Apache Hadoop is an open source framework for distributed storage and processing. The distributed storage part of framework is commonly known as Hadoop Distributed Filesystem (HDFS) [1] which is the flagship filesystem for Hadoop. The processing part is known as MapReduce. Hadoop runs on commodity hardware and has the capabilities to store and process very large amounts of data. Being distributed, it abstracts all the inherent network programming problems while providing a clean programming interface.

Architecture

An HDFS cluster consists of two types of nodes which work in a master-slave model. The master node is known as NameNode and slaves which act as workers are known as DataNodes. Basic unit of storage in HDFS is a block with a default value of 128MB. A file in HDFS is broken down to multiple blocks depending on the size and each block is replicated to avoid data loss in case a cluster node fails. The blocks and their replica’s are stored in datanodes while the location information of each block and meta data is stored in namenode. Datanode also responds to namenode for all the filesystem operations and sends information regarding blocks to namenode whenever required. Since namenode stores all the filesystem information, it becomes a single point of failure i.e. if it goes down then the filesystem cannot be recovered. To avoid this suituation, a secondary namenode is used which can be used to recover the filesytem.

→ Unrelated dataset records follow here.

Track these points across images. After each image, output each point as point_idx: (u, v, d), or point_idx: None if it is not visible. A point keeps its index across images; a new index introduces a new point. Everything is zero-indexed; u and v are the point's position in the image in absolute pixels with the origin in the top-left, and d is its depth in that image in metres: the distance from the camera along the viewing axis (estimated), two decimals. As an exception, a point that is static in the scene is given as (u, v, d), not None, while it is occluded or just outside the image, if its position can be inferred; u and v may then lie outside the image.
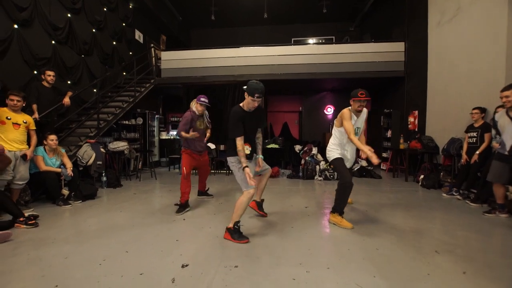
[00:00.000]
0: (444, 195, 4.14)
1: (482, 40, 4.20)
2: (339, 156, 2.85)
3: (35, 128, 3.40)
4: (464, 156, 3.97)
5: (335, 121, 2.97)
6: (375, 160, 2.48)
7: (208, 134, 3.62)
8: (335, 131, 2.94)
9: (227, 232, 2.36)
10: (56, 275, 1.76)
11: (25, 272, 1.81)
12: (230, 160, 2.47)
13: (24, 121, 3.25)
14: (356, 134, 2.78)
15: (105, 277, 1.73)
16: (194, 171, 4.07)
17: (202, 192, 3.97)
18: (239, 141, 2.31)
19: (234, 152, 2.40)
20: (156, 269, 1.85)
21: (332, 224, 2.78)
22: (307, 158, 6.00)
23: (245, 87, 2.48)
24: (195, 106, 3.39)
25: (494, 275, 1.79)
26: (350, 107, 2.83)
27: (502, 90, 2.96)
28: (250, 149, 2.42)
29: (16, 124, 3.15)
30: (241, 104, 2.44)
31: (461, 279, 1.75)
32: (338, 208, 2.77)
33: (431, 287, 1.64)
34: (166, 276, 1.74)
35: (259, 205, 3.01)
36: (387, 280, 1.72)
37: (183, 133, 3.31)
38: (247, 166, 2.27)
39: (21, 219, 2.64)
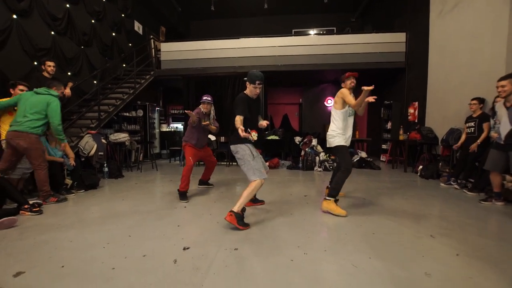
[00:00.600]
0: (442, 184, 4.19)
1: (484, 30, 4.17)
2: (344, 144, 2.88)
3: None
4: (459, 144, 4.09)
5: (334, 105, 2.96)
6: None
7: (213, 127, 3.63)
8: (337, 114, 2.90)
9: (233, 216, 2.31)
10: (62, 257, 1.82)
11: (32, 254, 1.87)
12: (238, 148, 2.47)
13: None
14: (350, 115, 2.94)
15: (109, 258, 1.79)
16: (199, 162, 4.07)
17: (204, 181, 4.02)
18: (240, 118, 2.38)
19: (239, 140, 2.44)
20: (159, 251, 1.91)
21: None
22: (307, 149, 6.04)
23: (245, 78, 2.56)
24: (201, 106, 3.57)
25: (485, 256, 1.84)
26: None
27: (499, 80, 2.98)
28: (256, 135, 2.45)
29: None
30: (245, 92, 2.56)
31: (454, 260, 1.81)
32: (336, 193, 2.81)
33: (425, 267, 1.69)
34: (168, 258, 1.80)
35: (253, 200, 3.06)
36: (382, 260, 1.78)
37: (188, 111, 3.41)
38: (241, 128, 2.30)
39: (26, 206, 2.70)
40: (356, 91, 2.87)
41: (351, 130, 2.99)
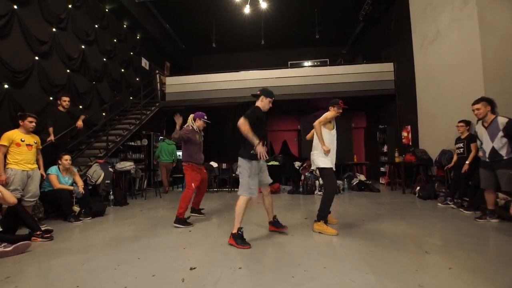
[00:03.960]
0: (440, 204, 4.29)
1: (461, 60, 4.59)
2: (330, 166, 3.00)
3: (41, 147, 3.58)
4: (450, 165, 4.31)
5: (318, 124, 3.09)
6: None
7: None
8: (323, 133, 3.05)
9: (231, 238, 2.53)
10: (76, 278, 1.93)
11: (47, 276, 1.98)
12: (240, 162, 2.63)
13: (35, 141, 3.41)
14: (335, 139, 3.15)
15: (121, 278, 1.90)
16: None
17: (196, 209, 3.94)
18: (248, 124, 2.46)
19: (246, 154, 2.59)
20: (167, 271, 2.01)
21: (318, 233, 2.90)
22: (306, 173, 6.20)
23: (257, 93, 2.83)
24: (196, 123, 3.69)
25: (478, 270, 1.94)
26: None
27: (473, 103, 3.26)
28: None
29: (29, 145, 3.31)
30: (258, 105, 2.77)
31: (447, 273, 1.91)
32: (323, 215, 2.94)
33: (418, 280, 1.79)
34: (176, 277, 1.91)
35: (275, 224, 2.95)
36: (378, 275, 1.88)
37: (180, 132, 3.54)
38: (259, 143, 2.43)
39: (38, 232, 2.81)
40: (343, 118, 3.16)
41: (335, 149, 3.14)
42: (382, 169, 7.47)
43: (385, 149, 7.26)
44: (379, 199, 5.06)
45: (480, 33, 4.15)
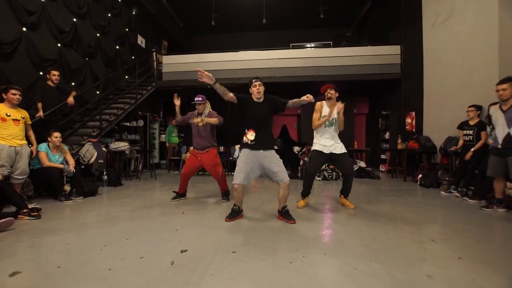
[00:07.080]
0: (443, 193, 4.17)
1: (476, 40, 4.31)
2: (316, 149, 3.21)
3: (30, 122, 3.40)
4: (458, 146, 4.16)
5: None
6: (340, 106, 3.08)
7: (211, 120, 3.39)
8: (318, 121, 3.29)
9: None
10: (58, 258, 1.80)
11: (28, 256, 1.85)
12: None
13: (22, 116, 3.22)
14: (331, 125, 3.19)
15: (106, 260, 1.77)
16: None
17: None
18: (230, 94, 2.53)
19: (242, 145, 2.65)
20: (156, 253, 1.88)
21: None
22: (305, 158, 6.04)
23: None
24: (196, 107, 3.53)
25: (488, 260, 1.82)
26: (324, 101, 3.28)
27: (499, 83, 2.98)
28: (254, 135, 2.52)
29: (16, 120, 3.13)
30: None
31: (456, 263, 1.78)
32: (304, 192, 3.33)
33: (426, 270, 1.67)
34: (165, 260, 1.78)
35: (282, 213, 2.73)
36: (383, 264, 1.75)
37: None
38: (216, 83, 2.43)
39: (25, 210, 2.68)
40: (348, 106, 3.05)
41: (332, 138, 3.21)
42: (383, 156, 7.33)
43: (387, 136, 7.08)
44: (379, 186, 4.93)
45: (499, 11, 3.85)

Hadoop distributed File system Architecture

Hadoop distributed File system Architecture

Figure above shows the architecture of HDFS. Namenode directs the datanodes to perform different block operations. Secondary namenode, at regular intervals, reads all the filesystem and meta data information from the RAM of namenode and writes it to the harddrive. This snapshot is copied back to namenode and it helps the primary namenode to recover from failure. Datanodes communicate with each other to perform block replications [2, pp. 46-47]. In order to read a file from HDFS, client contacts namenode to get the block information where the file is stored. Client then directly communicates with datanodes (using HDFS API) to read the file [2, pp. 69-71]. For writing a file to filesystem, client communicates with namenode. Namenode selects appropriate datanodes to store the blocks and then client starts writing to first datanode. Once writing process is complete in first datanode, depending on the replication factor, the datanode communicates with other datanodes to replicate the blocks [2, pp. 72-74].

[1] – https://wiki.apache.org/hadoop/HDFS
[2] – T. White. Hadoop: The definitive guide. ” O’Reilly Media, Inc.”, 2012.